I talked to the son and daughter about that previous time of leaving, because it seemed to me that there is hope in this- that our loved ones, when they leave us, go somewhere else. Where do they go? How does this transition happen? I do not have the kind of religious faith that includes definitive answers for those kind of questions. The kind of faith that is growing within me, and which I feel able to share, especially in times when it might be helpful, is in God who is in the midst of mystery.

One of my favourite poets on this subject is Bruce Cockburn, who wrote the following words on the occasion of the death of one of his fellow song-writers:

There you go
Swimming deeper into mystery
Here I remain
Only seeing where you used to be
Stared at the ceiling
'Til my ears filled up with tears
Never got to know you
Suddenly you're out of here
Gone from mystery into mystery
Gone from daylight into night
Another step deeper into darkness
Closer to the light

I read some other words that night in the hospital room, from the wisdom of Ecclesiastes, in the Hebrew Scriptures, that remind us that there is a time for every purpose under heaven, and that there is a time to live, and a time to die. I held the woman’s hand, and offered her a blessing. I prayed with her son and daughter, that she would know that she is loved, and that God is with her, and that she is safe, and that she would know that it was okay, when it was her time, to die.

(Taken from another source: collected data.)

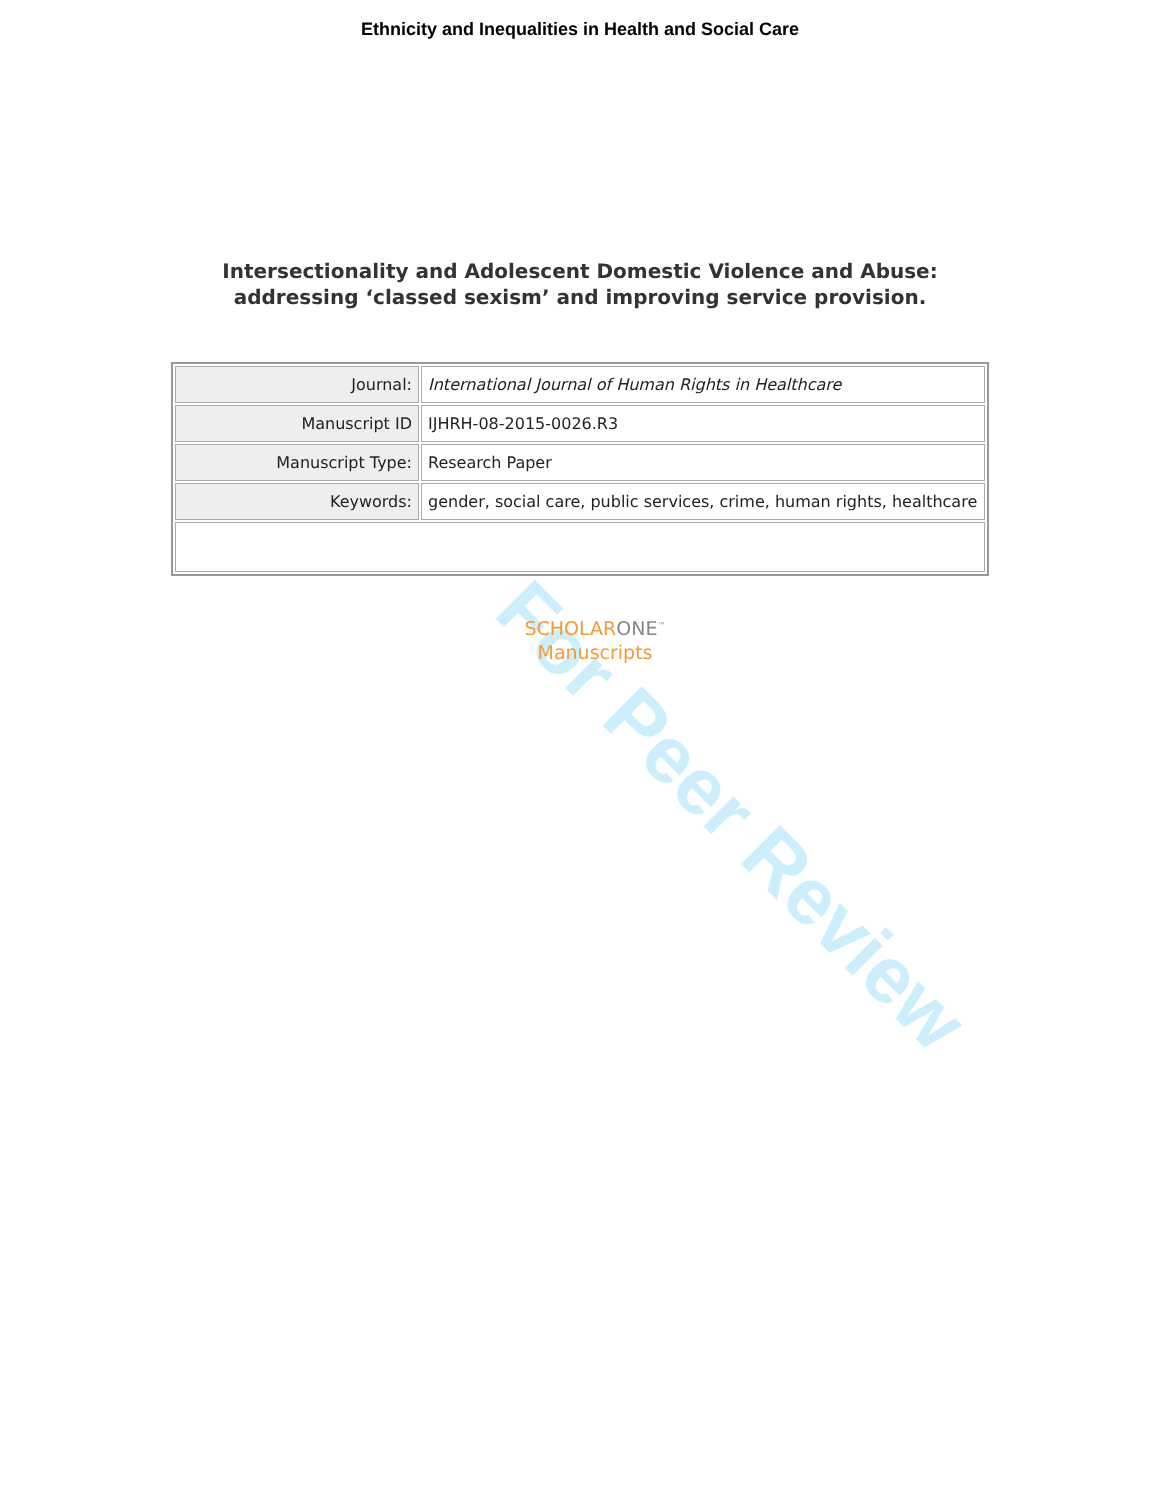Ethnicity and Inequalities in Health and Social Care
Intersectionality and Adolescent Domestic Violence and Abuse: addressing ‘classed sexism’ and improving service provision.
| Journal: | International Journal of Human Rights in Healthcare |
| Manuscript ID | IJHRH-08-2015-0026.R3 |
| Manuscript Type: | Research Paper |
| Keywords: | gender, social care, public services, crime, human rights, healthcare |
SCHOLAR ONE<sup>™</sup>
Manuscripts
For Peer Review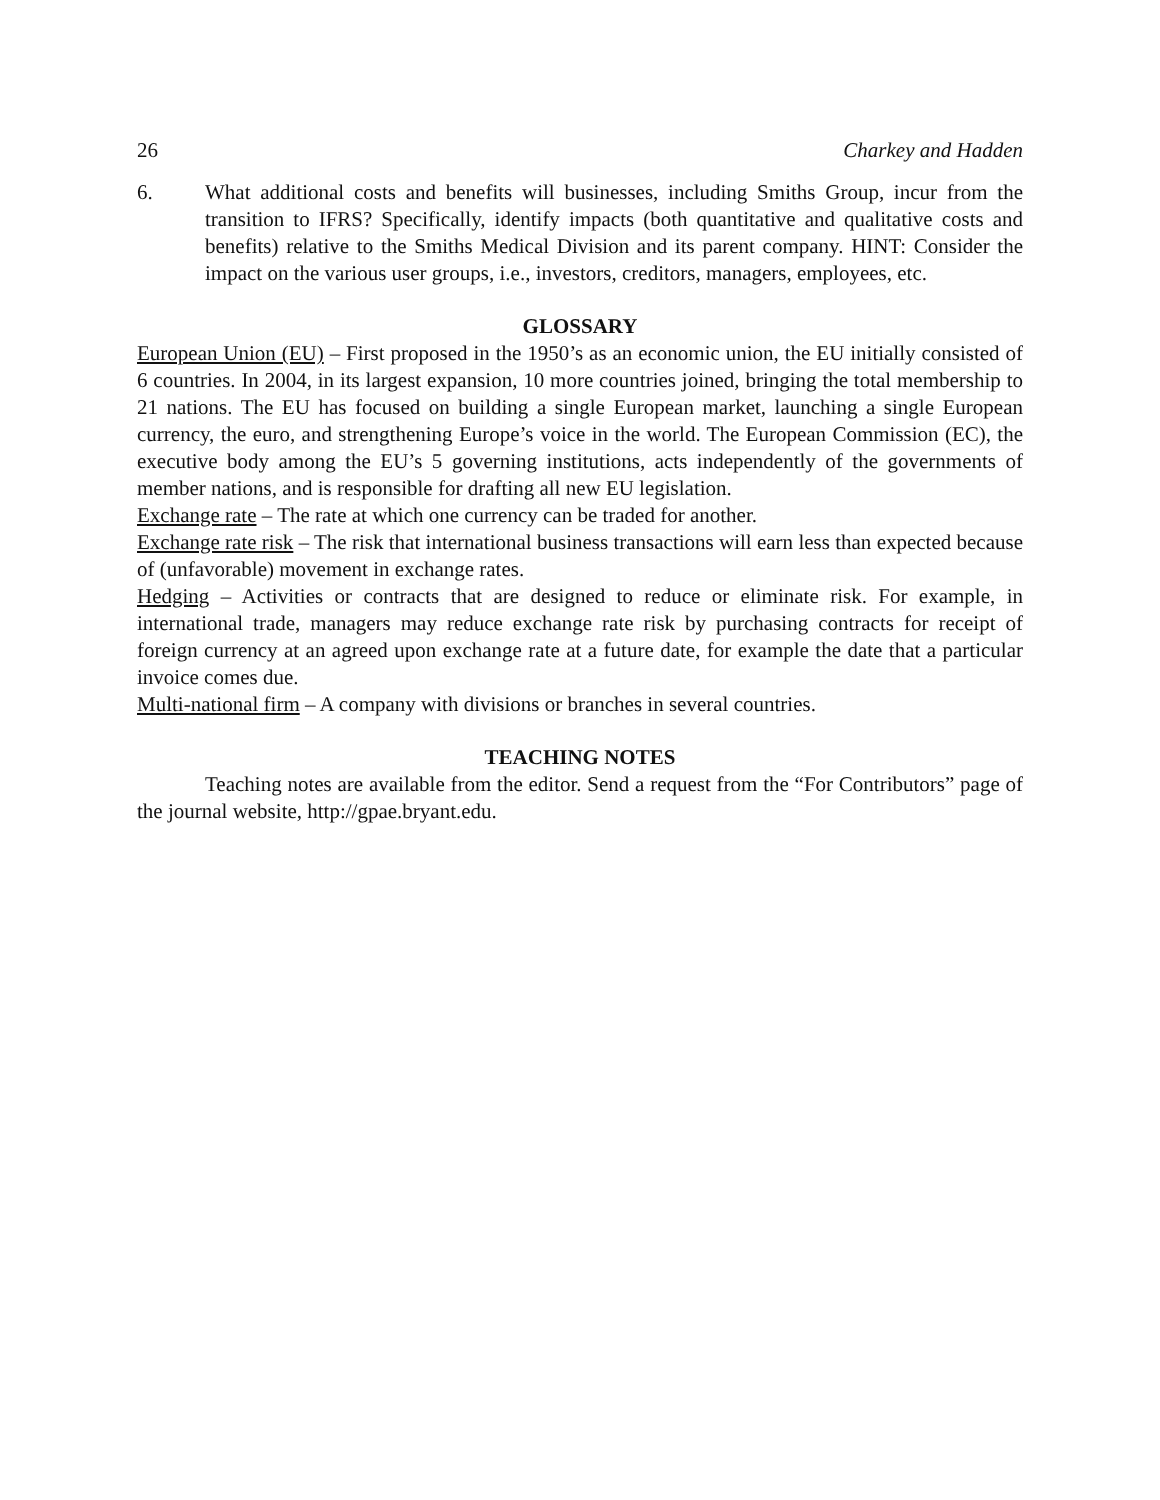26 Charkey and Hadden
6. What additional costs and benefits will businesses, including Smiths Group, incur from the transition to IFRS? Specifically, identify impacts (both quantitative and qualitative costs and benefits) relative to the Smiths Medical Division and its parent company. HINT: Consider the impact on the various user groups, i.e., investors, creditors, managers, employees, etc.
GLOSSARY
European Union (EU) – First proposed in the 1950’s as an economic union, the EU initially consisted of 6 countries. In 2004, in its largest expansion, 10 more countries joined, bringing the total membership to 21 nations. The EU has focused on building a single European market, launching a single European currency, the euro, and strengthening Europe’s voice in the world. The European Commission (EC), the executive body among the EU’s 5 governing institutions, acts independently of the governments of member nations, and is responsible for drafting all new EU legislation.
Exchange rate – The rate at which one currency can be traded for another.
Exchange rate risk – The risk that international business transactions will earn less than expected because of (unfavorable) movement in exchange rates.
Hedging – Activities or contracts that are designed to reduce or eliminate risk. For example, in international trade, managers may reduce exchange rate risk by purchasing contracts for receipt of foreign currency at an agreed upon exchange rate at a future date, for example the date that a particular invoice comes due.
Multi-national firm – A company with divisions or branches in several countries.
TEACHING NOTES
Teaching notes are available from the editor. Send a request from the “For Contributors” page of the journal website, http://gpae.bryant.edu.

While we were praying, we were watching this woman closely. Her breathing had been laboured, and her mouth had been open, slack-jawed, distorting her face, and giving the appearance of anxiety. During the spoken prayer, she seemed to relax. Her mouth closed, her chest movements changed from the heaving action to a more measured pace. Her head nuzzled a bit into her pillow. Something had changed for her, it seemed.

At the end of the prayer I released the woman’s hand, and suggested that her son take it. I said my goodbyes, and let the son and daughter know that they could call me if they wanted me to come back in the night.

The son told me the next morning that about 15 minutes after I left, his mother died. This week I will have the honour of helping with her funeral.